Wiley, Global Change Biology, 19(29), p. 5652-5665, 2023
DOI: 10.1111/gcb.16867
Full text: Unavailable
AbstractMore frequent and severe droughts are driving increased forest mortality around the globe. We urgently need to describe and predict how drought affects forest carbon cycling and identify thresholds of environmental stress that trigger ecosystem collapse. Quantifying the effects of drought at an ecosystem level is complex because dynamic climate–plant relationships can cause rapid and/or prolonged shifts in carbon balance. We employ the CARbon DAta MOdel fraMework (CARDAMOM) to investigate legacy effects of drought on forest carbon pools and fluxes. Our Bayesian model‐data fusion approach uses tower observed meteorological forcing and carbon fluxes to determine the response and sensitivity of aboveground and belowground ecological processes associated with the 2012–2015 California drought.

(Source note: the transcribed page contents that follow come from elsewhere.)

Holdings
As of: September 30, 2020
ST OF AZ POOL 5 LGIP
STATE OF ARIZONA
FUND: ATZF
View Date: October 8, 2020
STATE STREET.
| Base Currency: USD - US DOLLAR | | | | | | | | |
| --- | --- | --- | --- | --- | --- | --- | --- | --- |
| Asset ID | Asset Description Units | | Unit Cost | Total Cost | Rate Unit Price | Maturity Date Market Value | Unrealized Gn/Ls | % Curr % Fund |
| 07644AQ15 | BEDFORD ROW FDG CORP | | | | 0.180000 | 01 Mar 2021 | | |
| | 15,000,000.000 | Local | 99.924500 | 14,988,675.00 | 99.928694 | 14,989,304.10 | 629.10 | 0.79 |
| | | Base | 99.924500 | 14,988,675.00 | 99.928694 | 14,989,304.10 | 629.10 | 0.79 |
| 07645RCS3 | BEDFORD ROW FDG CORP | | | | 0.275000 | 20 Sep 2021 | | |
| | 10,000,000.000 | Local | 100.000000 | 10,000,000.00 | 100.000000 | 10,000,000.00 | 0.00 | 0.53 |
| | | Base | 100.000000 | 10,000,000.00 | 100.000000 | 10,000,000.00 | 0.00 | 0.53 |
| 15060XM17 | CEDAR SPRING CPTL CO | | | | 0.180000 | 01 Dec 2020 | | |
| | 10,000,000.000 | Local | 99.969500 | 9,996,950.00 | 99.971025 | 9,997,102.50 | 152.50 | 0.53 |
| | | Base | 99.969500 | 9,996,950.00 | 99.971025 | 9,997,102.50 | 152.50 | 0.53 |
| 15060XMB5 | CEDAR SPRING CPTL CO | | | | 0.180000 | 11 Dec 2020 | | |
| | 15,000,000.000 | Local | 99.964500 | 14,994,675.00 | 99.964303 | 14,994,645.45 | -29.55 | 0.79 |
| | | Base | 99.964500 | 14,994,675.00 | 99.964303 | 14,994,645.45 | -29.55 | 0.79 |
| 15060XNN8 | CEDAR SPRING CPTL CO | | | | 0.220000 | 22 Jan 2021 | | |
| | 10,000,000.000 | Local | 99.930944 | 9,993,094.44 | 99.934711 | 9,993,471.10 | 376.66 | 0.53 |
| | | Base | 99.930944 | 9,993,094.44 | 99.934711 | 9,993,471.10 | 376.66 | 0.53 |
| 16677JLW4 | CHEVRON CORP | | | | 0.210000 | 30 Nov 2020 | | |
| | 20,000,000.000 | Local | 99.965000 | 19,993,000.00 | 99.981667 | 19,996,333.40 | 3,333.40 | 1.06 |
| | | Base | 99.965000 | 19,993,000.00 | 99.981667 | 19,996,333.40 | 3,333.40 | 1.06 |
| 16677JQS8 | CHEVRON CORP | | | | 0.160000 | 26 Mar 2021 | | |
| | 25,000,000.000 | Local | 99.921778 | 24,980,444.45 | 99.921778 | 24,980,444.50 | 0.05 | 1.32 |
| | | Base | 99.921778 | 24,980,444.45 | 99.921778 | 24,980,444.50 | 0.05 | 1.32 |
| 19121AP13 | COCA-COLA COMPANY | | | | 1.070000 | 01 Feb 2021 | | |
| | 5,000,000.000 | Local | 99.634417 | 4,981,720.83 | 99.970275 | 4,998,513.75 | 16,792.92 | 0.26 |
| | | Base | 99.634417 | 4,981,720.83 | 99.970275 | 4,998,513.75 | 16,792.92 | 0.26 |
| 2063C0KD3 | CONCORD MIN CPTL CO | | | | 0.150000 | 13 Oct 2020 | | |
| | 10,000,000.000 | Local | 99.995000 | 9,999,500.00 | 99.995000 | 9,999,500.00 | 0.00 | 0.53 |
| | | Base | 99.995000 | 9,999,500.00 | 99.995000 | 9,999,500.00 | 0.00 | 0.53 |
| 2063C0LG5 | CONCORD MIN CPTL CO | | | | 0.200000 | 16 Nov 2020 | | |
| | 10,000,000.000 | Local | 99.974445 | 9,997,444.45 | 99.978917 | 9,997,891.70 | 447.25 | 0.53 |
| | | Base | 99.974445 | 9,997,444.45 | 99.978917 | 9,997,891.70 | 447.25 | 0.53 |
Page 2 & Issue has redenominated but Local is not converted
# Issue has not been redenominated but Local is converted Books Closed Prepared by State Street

Our study area is a mid‐montane mixed conifer forest in the Southern Sierras. CARDAMOM constrained with gross primary productivity (GPP) estimates covering 2011–2017 show a ~75% reduction in GPP, compared to negligible GPP change when constrained with 2011 only. Precipitation across 2012–2015 was 45% (474 mm) lower than the historical average and drove a cascading depletion in soil moisture and carbon pools (foliar, labile, roots, and litter). Adding 157 mm during an especially stressful year (2014, annual rainfall = 293 mm) led to a smaller depletion of water and carbon pools, steering the ecosystem away from a state of GPP tipping‐point collapse to recovery. We present novel process‐driven insights that demonstrate the sensitivity of GPP collapse to ecosystem foliar carbon and soil moisture states—showing that the full extent of GPP response takes several years to arise. Thus, long‐term changes in soil moisture and carbon pools can provide a mechanistic link between drought and forest mortality. Our study provides an example for how key precipitation threshold ranges can influence forest productivity, making them useful for monitoring and predicting forest mortality events.